→ **Exercise objective**: Please write out the final portion of the records below exactly: the line containing "worden genomen.", every line after it, and nothing else.

→ **Data supplied**:

· · · · · · ·

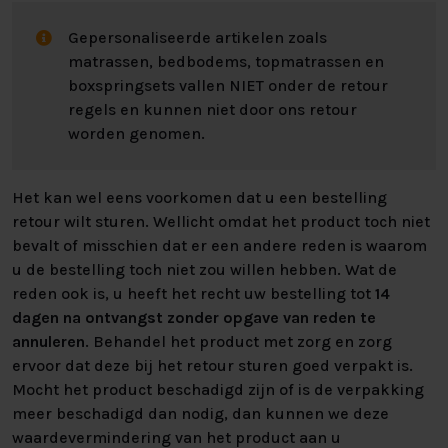
Gepersonaliseerde artikelen zoals
matrassen, bedbodems, topmatrassen en
boxspringsets vallen NIET onder de retour
regels en kunnen niet door ons retour
worden genomen.
Het kan wel eens voorkomen dat u een bestelling
retour wilt sturen. Wellicht omdat het product toch niet
bevalt of misschien dat er een andere reden is waarom
u de bestelling toch niet zou willen hebben. Wat de
reden ook is, u heeft het recht uw bestelling tot
14
dagen na ontvangst zonder opgave van reden te
annuleren
. Behandel het product met zorg en zorg
ervoor dat deze bij het retour sturen goed verpakt is.
Mocht het product beschadigd zijn of is de verpakking
meer beschadigd dan nodig, dan kunnen we deze
waardevermindering van het product aan u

· · · · · · ·

→ **Answer box**:
worden genomen.
Het kan wel eens voorkomen dat u een bestelling
retour wilt sturen. Wellicht omdat het product toch niet
bevalt of misschien dat er een andere reden is waarom
u de bestelling toch niet zou willen hebben. Wat de
reden ook is, u heeft het recht uw bestelling tot
14
dagen na ontvangst zonder opgave van reden te
annuleren
. Behandel het product met zorg en zorg
ervoor dat deze bij het retour sturen goed verpakt is.
Mocht het product beschadigd zijn of is de verpakking
meer beschadigd dan nodig, dan kunnen we deze
waardevermindering van het product aan u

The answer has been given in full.